*** Opening Dataset ***

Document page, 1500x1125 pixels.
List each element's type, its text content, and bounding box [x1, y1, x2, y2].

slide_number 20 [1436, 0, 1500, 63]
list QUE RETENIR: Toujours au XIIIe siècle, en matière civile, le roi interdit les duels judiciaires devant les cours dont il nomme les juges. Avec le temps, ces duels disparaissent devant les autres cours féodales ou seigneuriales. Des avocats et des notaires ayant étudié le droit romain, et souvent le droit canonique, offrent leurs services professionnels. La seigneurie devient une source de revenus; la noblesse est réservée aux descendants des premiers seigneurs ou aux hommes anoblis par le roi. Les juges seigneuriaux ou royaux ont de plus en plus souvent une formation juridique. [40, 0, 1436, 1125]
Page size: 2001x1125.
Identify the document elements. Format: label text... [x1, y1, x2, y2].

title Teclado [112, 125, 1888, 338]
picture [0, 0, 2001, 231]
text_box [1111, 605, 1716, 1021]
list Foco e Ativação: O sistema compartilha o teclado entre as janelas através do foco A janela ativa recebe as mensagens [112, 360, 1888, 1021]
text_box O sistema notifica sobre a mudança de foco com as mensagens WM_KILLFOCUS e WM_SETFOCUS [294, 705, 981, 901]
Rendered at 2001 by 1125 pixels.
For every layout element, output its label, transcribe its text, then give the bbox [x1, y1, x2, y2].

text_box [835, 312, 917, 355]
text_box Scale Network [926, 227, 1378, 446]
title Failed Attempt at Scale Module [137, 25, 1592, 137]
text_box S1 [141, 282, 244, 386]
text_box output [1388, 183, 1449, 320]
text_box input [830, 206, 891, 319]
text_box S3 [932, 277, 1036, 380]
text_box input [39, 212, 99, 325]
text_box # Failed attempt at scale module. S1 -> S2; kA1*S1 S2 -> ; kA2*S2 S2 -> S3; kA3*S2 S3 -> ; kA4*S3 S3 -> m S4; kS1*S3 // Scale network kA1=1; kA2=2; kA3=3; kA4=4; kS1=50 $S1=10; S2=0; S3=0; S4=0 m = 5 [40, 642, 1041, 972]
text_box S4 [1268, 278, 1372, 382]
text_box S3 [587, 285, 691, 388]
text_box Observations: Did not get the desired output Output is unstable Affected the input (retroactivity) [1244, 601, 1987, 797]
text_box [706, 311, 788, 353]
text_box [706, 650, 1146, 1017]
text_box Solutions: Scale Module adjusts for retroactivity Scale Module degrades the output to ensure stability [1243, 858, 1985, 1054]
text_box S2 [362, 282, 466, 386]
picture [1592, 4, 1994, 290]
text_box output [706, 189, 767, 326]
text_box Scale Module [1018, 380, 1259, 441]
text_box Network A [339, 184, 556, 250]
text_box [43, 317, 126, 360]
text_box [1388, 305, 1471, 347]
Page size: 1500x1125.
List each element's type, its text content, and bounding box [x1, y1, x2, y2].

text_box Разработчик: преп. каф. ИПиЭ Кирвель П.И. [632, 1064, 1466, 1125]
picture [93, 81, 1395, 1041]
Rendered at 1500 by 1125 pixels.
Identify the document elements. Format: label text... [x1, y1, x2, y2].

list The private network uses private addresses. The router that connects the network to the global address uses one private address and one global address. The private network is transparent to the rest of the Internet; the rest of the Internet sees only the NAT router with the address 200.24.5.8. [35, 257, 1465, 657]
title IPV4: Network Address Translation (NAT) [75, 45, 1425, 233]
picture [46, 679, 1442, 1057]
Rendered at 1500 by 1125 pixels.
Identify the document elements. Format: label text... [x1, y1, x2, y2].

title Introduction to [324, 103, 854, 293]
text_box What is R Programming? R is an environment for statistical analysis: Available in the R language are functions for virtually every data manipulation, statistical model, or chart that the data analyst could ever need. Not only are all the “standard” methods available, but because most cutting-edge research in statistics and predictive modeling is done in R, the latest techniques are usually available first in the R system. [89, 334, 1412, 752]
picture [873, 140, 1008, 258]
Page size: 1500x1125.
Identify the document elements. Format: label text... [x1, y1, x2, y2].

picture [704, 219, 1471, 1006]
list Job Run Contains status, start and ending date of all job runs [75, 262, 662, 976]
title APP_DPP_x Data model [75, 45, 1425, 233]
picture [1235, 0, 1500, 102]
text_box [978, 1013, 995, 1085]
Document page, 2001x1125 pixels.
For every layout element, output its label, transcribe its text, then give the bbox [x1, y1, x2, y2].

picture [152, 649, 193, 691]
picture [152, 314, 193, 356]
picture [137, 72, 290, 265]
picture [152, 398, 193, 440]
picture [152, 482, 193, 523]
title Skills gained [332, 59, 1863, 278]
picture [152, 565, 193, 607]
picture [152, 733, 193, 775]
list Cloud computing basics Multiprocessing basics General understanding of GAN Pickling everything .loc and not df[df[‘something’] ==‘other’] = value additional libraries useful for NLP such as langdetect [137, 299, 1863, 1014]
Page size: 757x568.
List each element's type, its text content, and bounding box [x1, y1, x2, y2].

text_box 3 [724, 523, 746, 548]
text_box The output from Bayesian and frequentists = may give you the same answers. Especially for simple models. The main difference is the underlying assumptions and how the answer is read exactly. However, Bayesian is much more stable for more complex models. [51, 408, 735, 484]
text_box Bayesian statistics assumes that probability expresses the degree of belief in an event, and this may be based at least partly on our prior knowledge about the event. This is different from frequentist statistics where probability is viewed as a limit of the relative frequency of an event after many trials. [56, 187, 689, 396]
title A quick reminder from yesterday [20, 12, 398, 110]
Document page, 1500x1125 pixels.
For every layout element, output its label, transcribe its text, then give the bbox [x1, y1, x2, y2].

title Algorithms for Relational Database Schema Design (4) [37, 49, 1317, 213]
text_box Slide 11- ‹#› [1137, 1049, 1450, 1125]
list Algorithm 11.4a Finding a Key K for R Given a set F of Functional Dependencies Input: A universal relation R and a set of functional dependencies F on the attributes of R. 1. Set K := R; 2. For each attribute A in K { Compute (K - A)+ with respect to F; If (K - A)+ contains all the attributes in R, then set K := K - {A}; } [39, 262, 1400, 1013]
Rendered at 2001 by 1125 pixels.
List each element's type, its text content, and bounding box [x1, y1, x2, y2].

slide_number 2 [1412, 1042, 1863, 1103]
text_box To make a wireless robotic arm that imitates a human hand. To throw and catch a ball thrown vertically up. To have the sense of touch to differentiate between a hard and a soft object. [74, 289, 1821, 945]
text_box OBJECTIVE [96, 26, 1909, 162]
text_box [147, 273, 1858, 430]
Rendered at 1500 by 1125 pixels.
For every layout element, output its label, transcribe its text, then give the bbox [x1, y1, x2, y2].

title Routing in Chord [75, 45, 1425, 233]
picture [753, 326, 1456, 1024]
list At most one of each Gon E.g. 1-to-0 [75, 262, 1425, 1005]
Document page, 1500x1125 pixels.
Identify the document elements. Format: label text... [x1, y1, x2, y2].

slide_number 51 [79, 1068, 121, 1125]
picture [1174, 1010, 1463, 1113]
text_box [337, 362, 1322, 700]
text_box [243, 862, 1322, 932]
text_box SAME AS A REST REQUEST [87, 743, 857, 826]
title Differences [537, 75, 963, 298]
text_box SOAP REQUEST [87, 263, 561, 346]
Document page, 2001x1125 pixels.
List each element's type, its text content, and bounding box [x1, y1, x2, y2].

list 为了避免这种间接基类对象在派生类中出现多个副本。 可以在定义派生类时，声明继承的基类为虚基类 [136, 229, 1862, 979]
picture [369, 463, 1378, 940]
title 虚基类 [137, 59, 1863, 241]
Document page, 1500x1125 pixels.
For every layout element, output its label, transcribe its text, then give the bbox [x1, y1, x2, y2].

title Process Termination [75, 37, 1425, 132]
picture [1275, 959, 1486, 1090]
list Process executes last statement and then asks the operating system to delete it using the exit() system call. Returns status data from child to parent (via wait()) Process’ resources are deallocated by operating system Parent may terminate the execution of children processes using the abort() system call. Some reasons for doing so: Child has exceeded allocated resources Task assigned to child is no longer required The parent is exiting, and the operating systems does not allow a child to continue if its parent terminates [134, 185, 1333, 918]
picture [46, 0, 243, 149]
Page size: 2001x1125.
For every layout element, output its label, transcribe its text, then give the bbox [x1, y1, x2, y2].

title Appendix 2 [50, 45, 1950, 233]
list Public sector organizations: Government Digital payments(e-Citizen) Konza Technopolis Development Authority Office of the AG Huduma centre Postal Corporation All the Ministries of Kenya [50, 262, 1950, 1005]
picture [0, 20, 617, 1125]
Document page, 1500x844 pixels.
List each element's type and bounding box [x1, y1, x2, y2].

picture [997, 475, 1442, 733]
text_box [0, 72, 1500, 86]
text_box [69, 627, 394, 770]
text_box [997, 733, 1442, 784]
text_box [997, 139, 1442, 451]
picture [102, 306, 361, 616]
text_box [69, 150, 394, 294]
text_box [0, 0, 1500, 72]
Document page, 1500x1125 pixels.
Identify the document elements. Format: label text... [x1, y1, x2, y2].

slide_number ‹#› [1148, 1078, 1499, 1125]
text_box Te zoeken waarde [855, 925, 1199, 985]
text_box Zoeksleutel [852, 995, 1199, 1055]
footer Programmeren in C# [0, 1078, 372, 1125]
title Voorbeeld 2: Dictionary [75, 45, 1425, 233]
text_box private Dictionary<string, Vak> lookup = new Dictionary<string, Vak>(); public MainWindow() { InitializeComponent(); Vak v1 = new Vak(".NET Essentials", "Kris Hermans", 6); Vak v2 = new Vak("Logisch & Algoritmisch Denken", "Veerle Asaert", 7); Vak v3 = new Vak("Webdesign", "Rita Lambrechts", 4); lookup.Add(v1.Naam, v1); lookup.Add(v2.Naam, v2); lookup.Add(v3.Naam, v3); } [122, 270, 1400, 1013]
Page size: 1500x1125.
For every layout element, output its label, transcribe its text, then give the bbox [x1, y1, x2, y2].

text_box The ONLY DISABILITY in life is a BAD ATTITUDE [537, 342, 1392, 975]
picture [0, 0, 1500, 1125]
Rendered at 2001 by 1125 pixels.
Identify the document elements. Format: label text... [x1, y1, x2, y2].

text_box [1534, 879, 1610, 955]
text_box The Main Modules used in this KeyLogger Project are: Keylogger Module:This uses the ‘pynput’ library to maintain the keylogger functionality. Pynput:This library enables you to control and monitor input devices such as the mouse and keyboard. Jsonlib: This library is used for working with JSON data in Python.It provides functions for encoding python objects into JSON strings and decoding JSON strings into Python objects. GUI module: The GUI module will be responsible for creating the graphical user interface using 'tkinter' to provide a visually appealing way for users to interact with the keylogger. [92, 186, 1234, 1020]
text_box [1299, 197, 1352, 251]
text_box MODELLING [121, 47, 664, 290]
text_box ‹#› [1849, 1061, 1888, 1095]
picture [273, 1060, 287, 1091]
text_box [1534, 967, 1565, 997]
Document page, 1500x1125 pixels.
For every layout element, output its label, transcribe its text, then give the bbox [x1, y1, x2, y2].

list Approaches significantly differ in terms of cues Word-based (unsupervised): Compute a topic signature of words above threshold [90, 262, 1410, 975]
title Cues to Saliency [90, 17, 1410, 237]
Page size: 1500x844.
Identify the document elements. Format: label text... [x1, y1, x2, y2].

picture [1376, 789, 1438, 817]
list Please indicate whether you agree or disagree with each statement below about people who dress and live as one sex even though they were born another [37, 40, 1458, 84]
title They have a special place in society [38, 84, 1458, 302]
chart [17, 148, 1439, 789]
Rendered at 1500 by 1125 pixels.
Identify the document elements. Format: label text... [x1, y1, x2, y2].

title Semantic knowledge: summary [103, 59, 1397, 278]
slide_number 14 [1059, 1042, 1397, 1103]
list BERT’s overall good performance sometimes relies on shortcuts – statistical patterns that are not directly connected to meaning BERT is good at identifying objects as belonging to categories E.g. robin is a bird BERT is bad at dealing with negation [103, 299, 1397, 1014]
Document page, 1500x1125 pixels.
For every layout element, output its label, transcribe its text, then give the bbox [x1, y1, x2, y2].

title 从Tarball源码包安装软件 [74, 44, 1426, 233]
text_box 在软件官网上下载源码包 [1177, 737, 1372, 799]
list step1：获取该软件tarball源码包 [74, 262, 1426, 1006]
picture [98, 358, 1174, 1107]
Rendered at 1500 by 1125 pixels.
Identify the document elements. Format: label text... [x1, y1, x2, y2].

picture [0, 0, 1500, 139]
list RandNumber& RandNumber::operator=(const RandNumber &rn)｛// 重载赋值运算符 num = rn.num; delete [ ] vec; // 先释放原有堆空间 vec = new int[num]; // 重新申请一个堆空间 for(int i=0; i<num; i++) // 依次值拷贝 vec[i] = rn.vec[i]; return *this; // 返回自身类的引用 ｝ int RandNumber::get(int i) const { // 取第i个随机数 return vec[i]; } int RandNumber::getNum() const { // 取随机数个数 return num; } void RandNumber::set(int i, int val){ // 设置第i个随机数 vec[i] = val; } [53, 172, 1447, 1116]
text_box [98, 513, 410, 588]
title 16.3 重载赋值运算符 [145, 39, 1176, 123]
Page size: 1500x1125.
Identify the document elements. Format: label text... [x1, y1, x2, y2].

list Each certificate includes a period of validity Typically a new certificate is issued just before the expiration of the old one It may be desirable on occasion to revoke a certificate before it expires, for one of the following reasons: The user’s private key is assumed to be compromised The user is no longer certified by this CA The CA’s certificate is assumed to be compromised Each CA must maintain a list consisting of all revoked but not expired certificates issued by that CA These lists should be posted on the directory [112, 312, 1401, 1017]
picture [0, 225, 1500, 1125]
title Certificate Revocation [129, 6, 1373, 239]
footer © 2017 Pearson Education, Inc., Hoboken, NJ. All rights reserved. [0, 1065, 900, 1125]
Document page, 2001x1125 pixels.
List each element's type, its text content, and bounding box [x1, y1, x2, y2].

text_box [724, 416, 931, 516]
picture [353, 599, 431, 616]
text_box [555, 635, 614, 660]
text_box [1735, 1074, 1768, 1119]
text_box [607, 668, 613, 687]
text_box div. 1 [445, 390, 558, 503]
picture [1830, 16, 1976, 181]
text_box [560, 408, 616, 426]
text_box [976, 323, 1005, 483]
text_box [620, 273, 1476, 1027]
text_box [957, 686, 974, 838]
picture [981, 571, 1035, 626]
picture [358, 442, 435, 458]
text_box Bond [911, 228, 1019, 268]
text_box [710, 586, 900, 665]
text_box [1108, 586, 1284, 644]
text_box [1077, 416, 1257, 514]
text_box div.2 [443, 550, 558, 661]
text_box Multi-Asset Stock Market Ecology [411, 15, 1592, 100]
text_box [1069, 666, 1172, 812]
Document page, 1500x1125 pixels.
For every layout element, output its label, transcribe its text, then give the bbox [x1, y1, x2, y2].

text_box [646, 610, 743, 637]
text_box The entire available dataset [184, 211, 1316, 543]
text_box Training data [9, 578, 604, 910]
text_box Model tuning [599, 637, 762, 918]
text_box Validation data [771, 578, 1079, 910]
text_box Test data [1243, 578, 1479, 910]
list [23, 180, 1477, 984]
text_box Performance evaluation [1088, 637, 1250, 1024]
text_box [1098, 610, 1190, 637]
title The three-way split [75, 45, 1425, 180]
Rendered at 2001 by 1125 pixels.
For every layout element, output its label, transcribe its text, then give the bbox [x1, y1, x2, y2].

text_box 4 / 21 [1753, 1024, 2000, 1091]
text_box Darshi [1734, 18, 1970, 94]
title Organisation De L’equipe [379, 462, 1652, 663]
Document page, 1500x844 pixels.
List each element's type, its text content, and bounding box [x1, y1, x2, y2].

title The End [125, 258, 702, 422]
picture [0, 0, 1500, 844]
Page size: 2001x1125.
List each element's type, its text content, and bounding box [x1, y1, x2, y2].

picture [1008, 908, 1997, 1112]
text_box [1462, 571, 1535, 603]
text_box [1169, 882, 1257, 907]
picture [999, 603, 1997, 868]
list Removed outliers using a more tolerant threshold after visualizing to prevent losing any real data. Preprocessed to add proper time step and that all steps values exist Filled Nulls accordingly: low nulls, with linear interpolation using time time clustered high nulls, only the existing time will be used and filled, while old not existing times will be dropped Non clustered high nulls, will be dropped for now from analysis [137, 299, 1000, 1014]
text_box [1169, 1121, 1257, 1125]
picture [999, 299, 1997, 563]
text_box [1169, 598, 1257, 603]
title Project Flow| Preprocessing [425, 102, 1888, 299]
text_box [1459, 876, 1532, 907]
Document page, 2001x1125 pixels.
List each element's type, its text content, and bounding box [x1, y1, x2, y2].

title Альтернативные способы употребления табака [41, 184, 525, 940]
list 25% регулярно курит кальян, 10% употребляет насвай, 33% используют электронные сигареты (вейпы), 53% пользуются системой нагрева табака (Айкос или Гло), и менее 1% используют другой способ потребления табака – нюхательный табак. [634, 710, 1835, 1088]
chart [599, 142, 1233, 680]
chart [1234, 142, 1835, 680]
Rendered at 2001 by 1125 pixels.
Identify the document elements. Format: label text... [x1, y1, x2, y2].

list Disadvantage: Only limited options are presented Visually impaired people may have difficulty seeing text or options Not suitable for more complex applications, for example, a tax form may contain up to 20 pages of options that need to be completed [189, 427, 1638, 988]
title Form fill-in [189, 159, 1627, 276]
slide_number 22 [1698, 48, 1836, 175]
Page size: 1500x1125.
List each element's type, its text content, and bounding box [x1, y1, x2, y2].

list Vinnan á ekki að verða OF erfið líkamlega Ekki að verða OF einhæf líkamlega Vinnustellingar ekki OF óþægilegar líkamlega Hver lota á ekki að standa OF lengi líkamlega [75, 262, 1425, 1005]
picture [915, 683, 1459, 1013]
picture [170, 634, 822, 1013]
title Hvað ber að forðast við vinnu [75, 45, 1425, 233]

*** Closing Dataset ***

Exercise goal
Beginning at the line above that contains "text_box [724, 416, 931, 516]", return each line exactly through the line that contains "text_box [1108, 586, 1284, 644]", and no others.

Exercise solution
text_box [724, 416, 931, 516]
picture [353, 599, 431, 616]
text_box [555, 635, 614, 660]
text_box [1735, 1074, 1768, 1119]
text_box [607, 668, 613, 687]
text_box div. 1 [445, 390, 558, 503]
picture [1830, 16, 1976, 181]
text_box [560, 408, 616, 426]
text_box [976, 323, 1005, 483]
text_box [620, 273, 1476, 1027]
text_box [957, 686, 974, 838]
picture [981, 571, 1035, 626]
picture [358, 442, 435, 458]
text_box Bond [911, 228, 1019, 268]
text_box [710, 586, 900, 665]
text_box [1108, 586, 1284, 644]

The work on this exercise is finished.